-- Opening Marker --

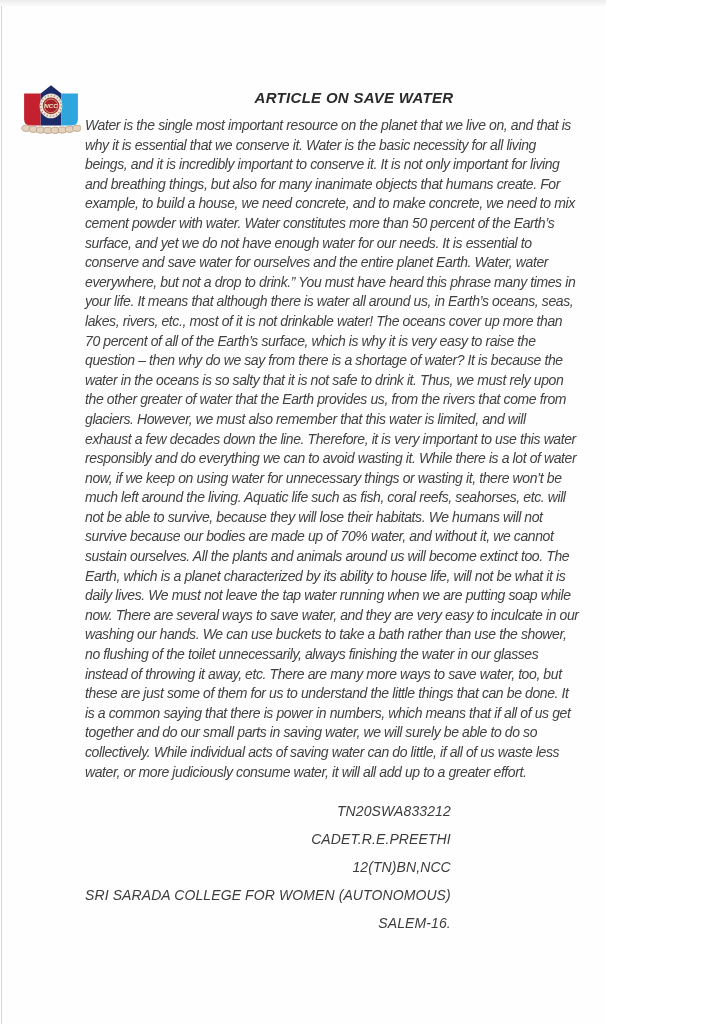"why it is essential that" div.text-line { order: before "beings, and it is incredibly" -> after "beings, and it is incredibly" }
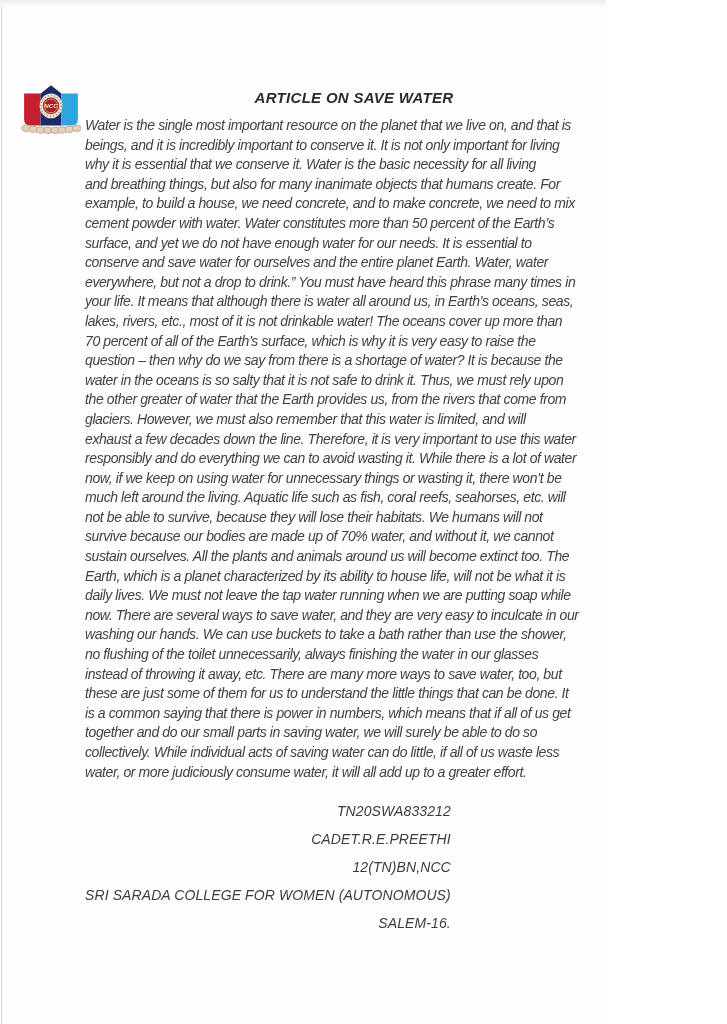"much left around the living." div.text-line { text: living. Aquatic life such as fish -> world. Aquatic life such as soap }
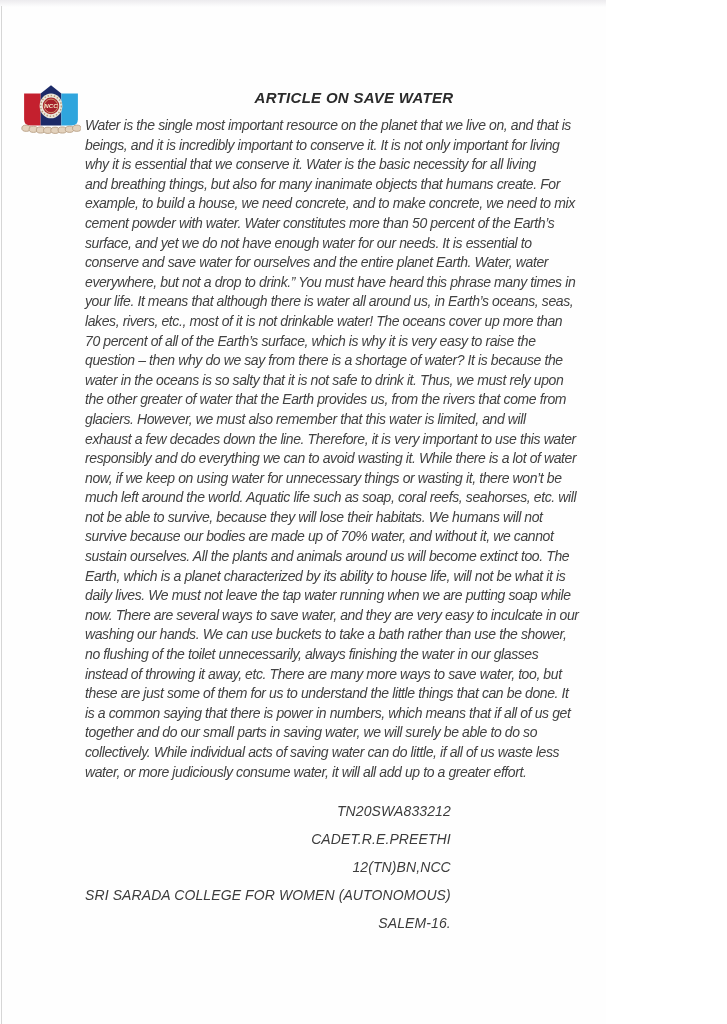"TN20SWA833212" .footer .text-line { text-align: right -> none }
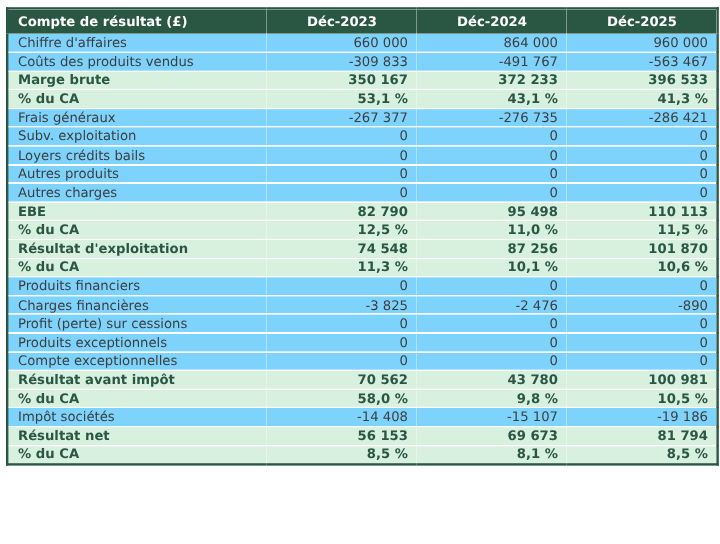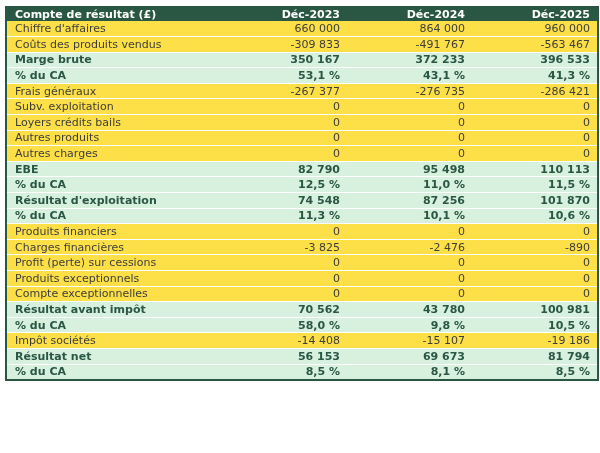"Compte de résultat (£)" thead th { height: 14px -> 21px }
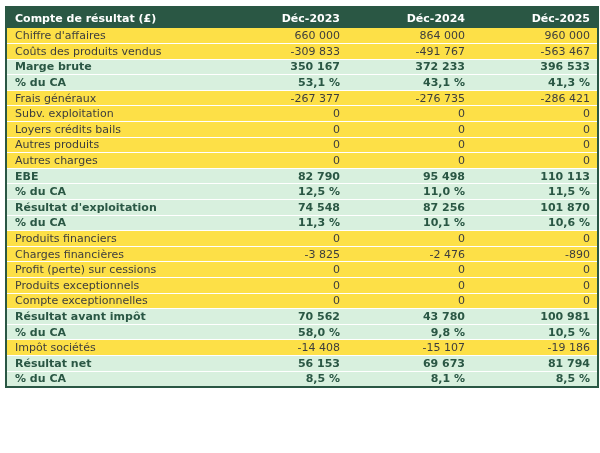"Déc-2023" thead th.col { text-align: right -> none }
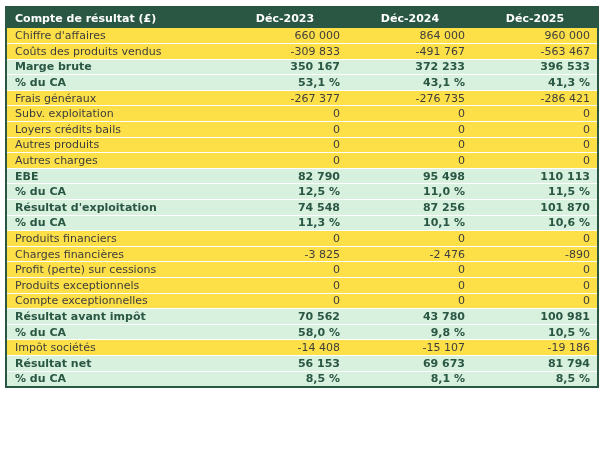"Chiffre d'affaires" tbody tr.normal { background: #fde047 -> #7dd3fc }
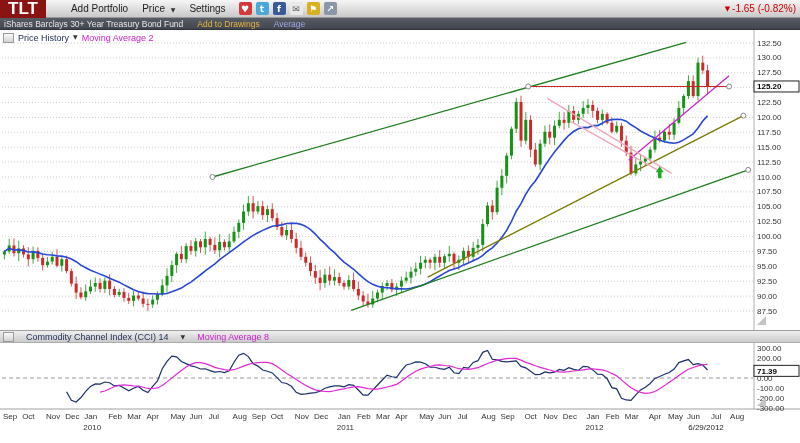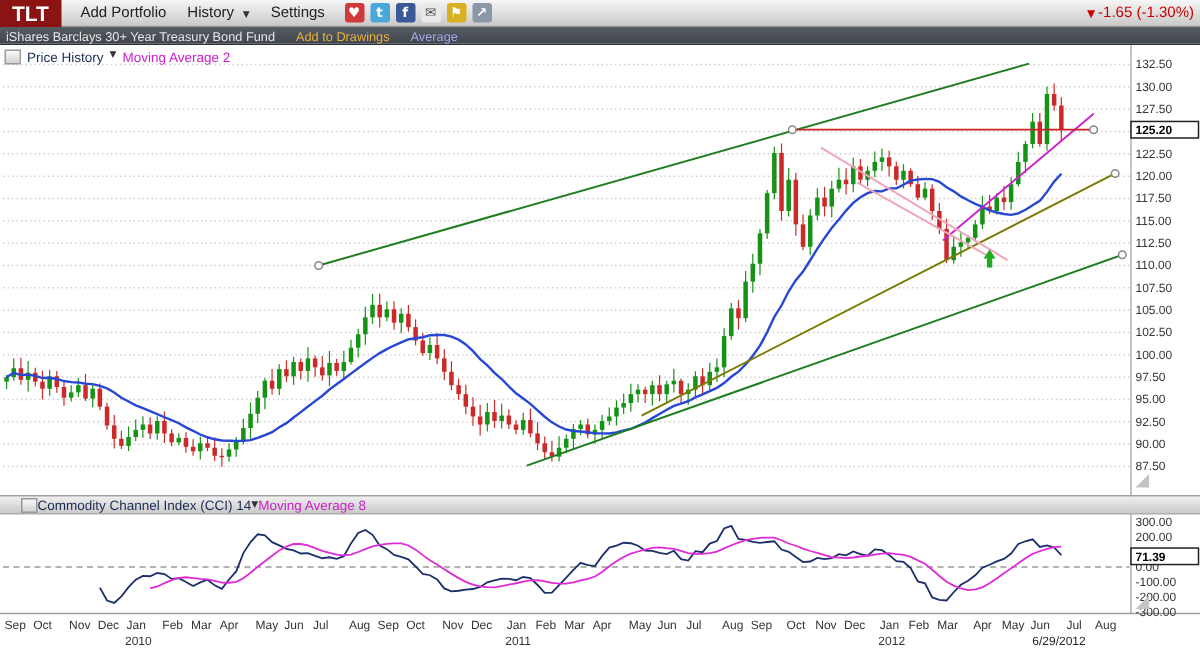"TLT" .symbol-badge { font-size: 14px -> 17px; margin-right: 6px -> 18px }
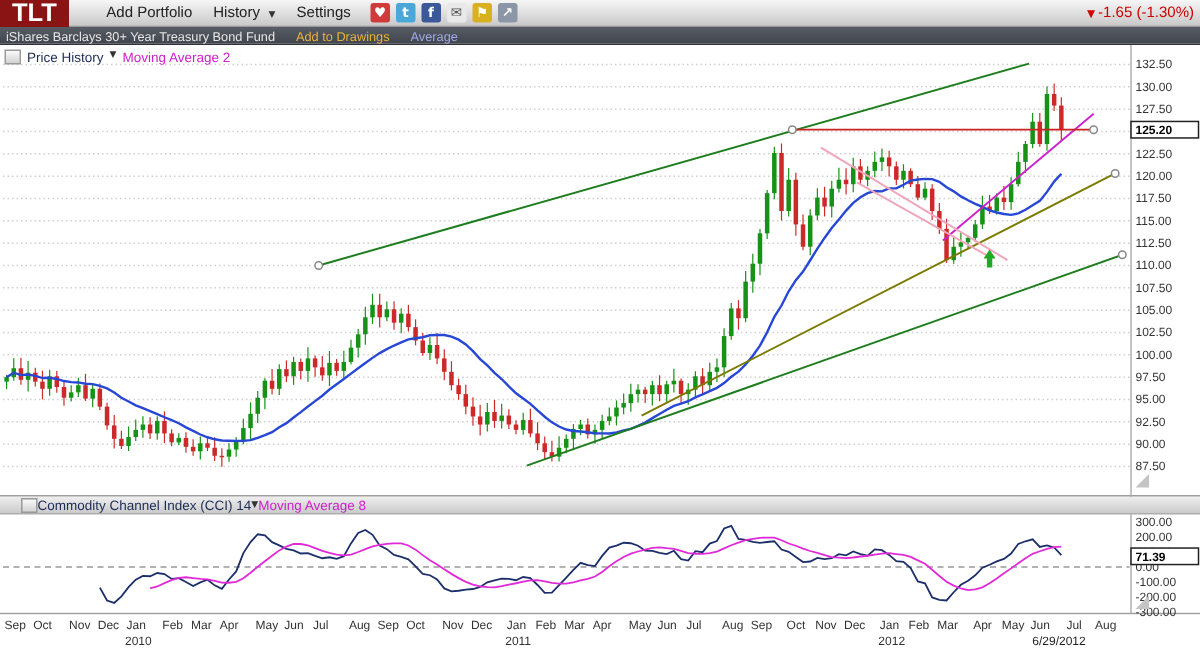"History" span { text: History -> Price }
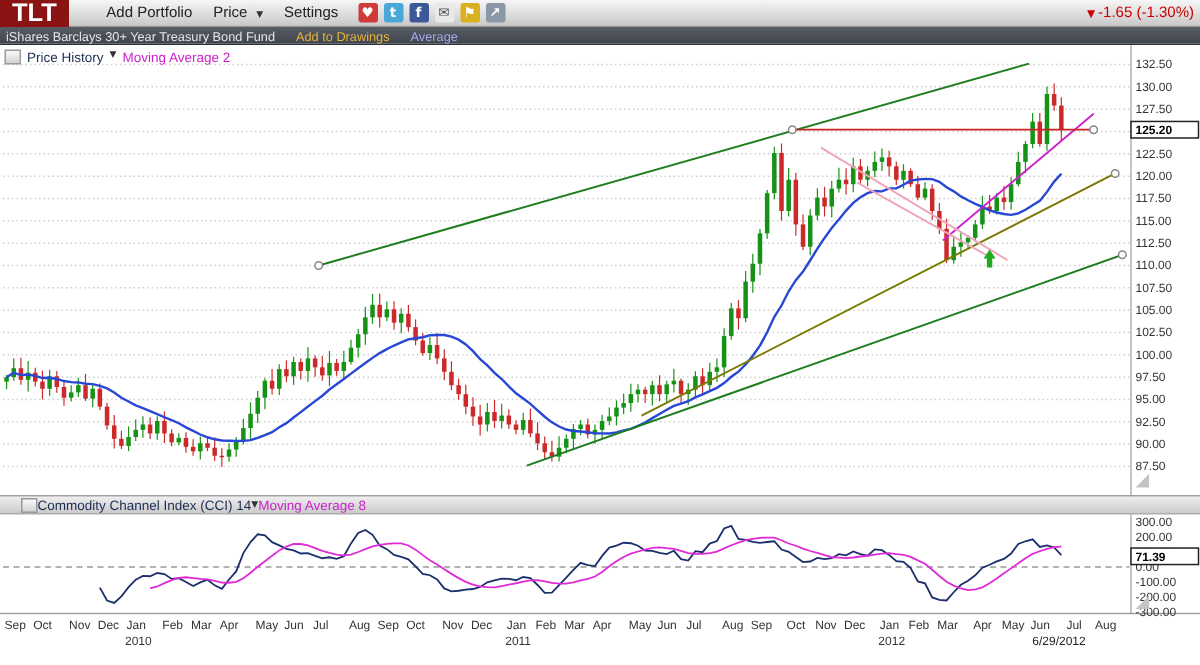"-1.65 (-1.30%)" span { text: -1.30% -> -0.82% }
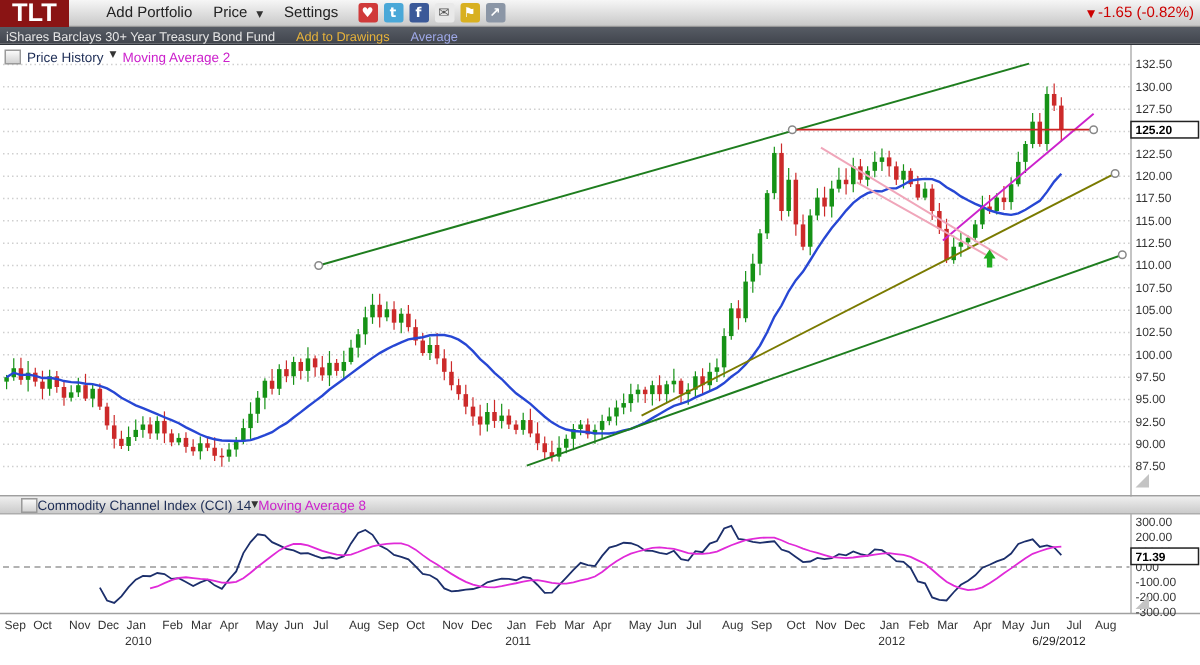"Commodity Channel Index (CCI) 14" .cci-header { gap: 0 -> 12px; padding-left: 14px -> 3px }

-- Closing Marker --

Task description: Make an exact copy of all the material, but keep the pictures out of it.

Written reply:
"why it is essential that" div.text-line { order: before "beings, and it is incredibly" -> after "beings, and it is incredibly" }
"much left around the living." div.text-line { text: living. Aquatic life such as fish -> world. Aquatic life such as soap }
"TN20SWA833212" .footer .text-line { text-align: right -> none }
"Compte de résultat (£)" thead th { height: 14px -> 21px }
"Déc-2023" thead th.col { text-align: right -> none }
"Chiffre d'affaires" tbody tr.normal { background: #fde047 -> #7dd3fc }
"TLT" .symbol-badge { font-size: 14px -> 17px; margin-right: 6px -> 18px }
"History" span { text: History -> Price }
"-1.65 (-1.30%)" span { text: -1.30% -> -0.82% }
"Commodity Channel Index (CCI) 14" .cci-header { gap: 0 -> 12px; padding-left: 14px -> 3px }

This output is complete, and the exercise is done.